De maatschappijen weten ook al langer dat het geen zin heeft om een vijfgangendiner aan te bieden: op lijnvluchten is de beschikbare plaats op de uitklapbladen nu eenmaal beperkter dan aan de tafel van een driesterrenrestaurant. Maar ook hier kan het design van het servies en het bestek, of de manier waarop gerechten en kleuren naast elkaar worden geplaatst, een illusie van comfort bieden.

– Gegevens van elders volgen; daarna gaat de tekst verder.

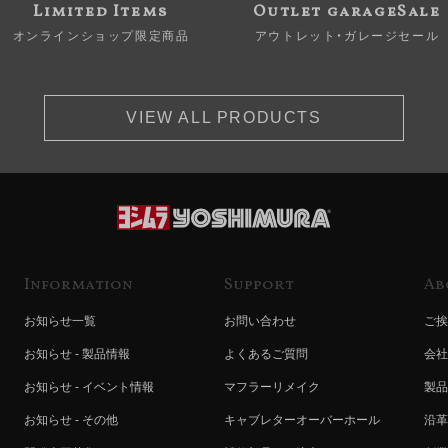
Limited Items
Outlet garageSale
オンラインショップ限定商品
アウトレット・ガレージセール
VIEW ALL PRODUCTS
Information
Support
Ab
お知らせ一覧
お問い合わせ
ご挨
お知らせ - 製品情報
よくあるご質問
会社
お知らせ - イベント情報
マフラーリメイク
製品
お知らせ - その他
キャブレターオーバーホール
沿革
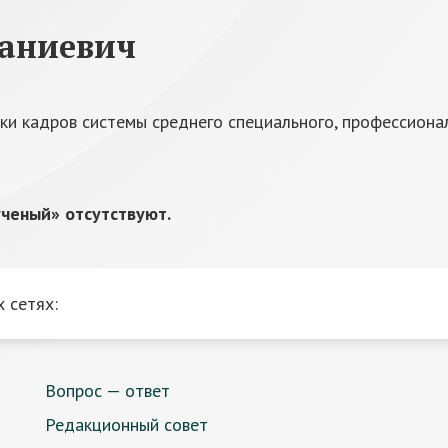
ганиевич
ки кадров системы среднего специального, профессиона
ченый» отсутствуют.
 сетях:
Вопрос — ответ
Редакционный совет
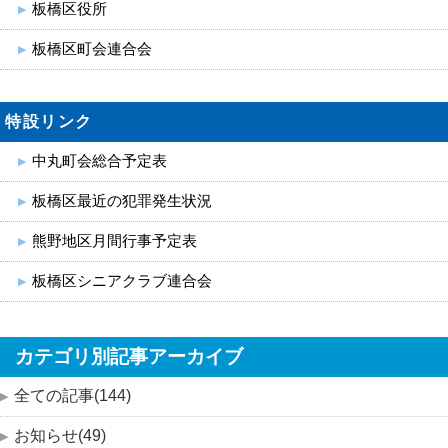
板橋区役所
板橋区町会連合会
特設リンク
中丸町会総合予定表
板橋区最近の犯罪発生状況
熊野地区月間行事予定表
板橋区シニアクラブ連合会
カテゴリ別記事アーカイブ
全ての記事(144)
お知らせ(49)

Maar comfort kan ook realiteit worden: in de A380 Airbus, die ruim 500 passagiers zal kunnen vervoeren en in 2006 op de markt komt, zullen passagiers niet alleen echte bedden aantreffen, maar ook douchecabines, salons, winkeltjes, een fitnesszaal en een casino. Er zijn trouwens nogal wat ondernemingen die zich hebben gespecialiseerd in dit onderdeel van de vliegtuigbouw. Lufthansa Technik uit Hamburg, een autonome dochter van de Duitse luchtvaartmaatschappij, behoort samen met AAC in Dallas en Jet Aviation in Palm Beach, tot de meest gerespecteerde bedrijven op dit gebied. Het richt toestellen in voor de meest gefortuneerde vips, verzorgt het interieur van kleine jets, maar ook van de Airbus A310, A340 of de Boeing 747.

Alleen uw dromen zijn de limiet. Bij het verzoek van een douche aan boord verpinkt niemand meer. Een fitnesszaal? Hoe banaal! Zelfs een mini-zandstrand en een zwembad in een exotisch decor à la Carmen Miranda zijn al lang geen utopie meer.